As shown in this screenshot, extracting these words before comparing, they are not written in the same way in your source and final files (while they are written identically in both file).

For example the word "Można" is extracted from the SourceCopy file and "Mozna" from the FinalArtwork file. So, these  both words can't match...

I don't know why in the FinalArtwork file some letters are not extracted correctly! Maybe because of the font...

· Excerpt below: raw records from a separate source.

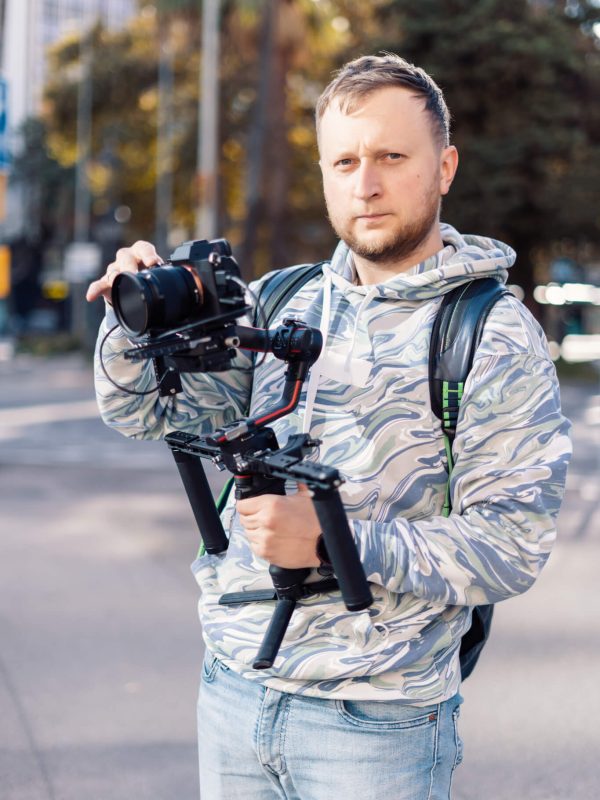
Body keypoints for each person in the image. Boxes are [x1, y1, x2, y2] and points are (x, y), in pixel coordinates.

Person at [87, 53, 572, 799]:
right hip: (234, 690)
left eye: (391, 157)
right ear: (323, 171)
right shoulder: (283, 300)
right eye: (344, 160)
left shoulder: (490, 332)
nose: (366, 184)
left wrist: (327, 538)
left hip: (377, 724)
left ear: (443, 167)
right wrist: (132, 323)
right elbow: (145, 410)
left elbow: (510, 547)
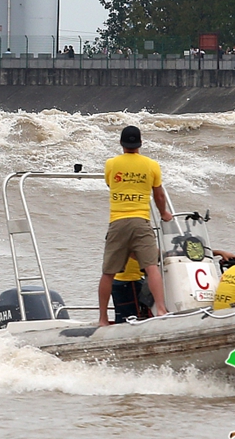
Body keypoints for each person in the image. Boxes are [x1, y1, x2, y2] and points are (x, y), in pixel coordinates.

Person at [99, 125, 171, 326]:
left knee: (108, 273)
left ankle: (103, 318)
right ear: (141, 143)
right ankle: (161, 310)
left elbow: (110, 185)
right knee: (151, 267)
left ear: (121, 143)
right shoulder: (152, 165)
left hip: (117, 222)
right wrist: (164, 213)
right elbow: (159, 195)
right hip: (141, 221)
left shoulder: (111, 164)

I will try to replace these letter while comparing words and I'll let you know...

@+

Inspiring
July 8, 2024

Hi Thom, I tried the Acrobat Compare tool, but the results are unsatisfactory. I also tried a couple of other things, but nothing worked.

 

Hi try67, Yes, you're right, I'm trying to achive this with the same approach. First, I am trying to extract the texts from both the PDFs and then trying to compare and find out the missing ones, but after so many attempts, nothing is coming out. 

Thom Parker
Community Expert
Community Expert
July 8, 2024

Have you tried saving the PDF as "text"?   And then using the Windows file compare tool?  It does a pretty good job.  

 

Thom Parker - Software Developer at PDFScriptingUse the Acrobat JavaScript Reference early and often
Thom Parker
Community Expert
Community Expert
July 5, 2024

Have you tried the "Compare Files" tool in Acrobat? 

 

Thom Parker - Software Developer at PDFScriptingUse the Acrobat JavaScript Reference early and often
try67
Community Expert
Community Expert
July 5, 2024

This is not as simple as it might appear. As soon as a difference is found, it's very difficult to match the rest of the text. There are pre-existing tools that can do it much better than a script in Acrobat. I would extract the text manually (or even using a script) and then use one of those tools for the comparison. You can use Word or even the free Notepad++ for that.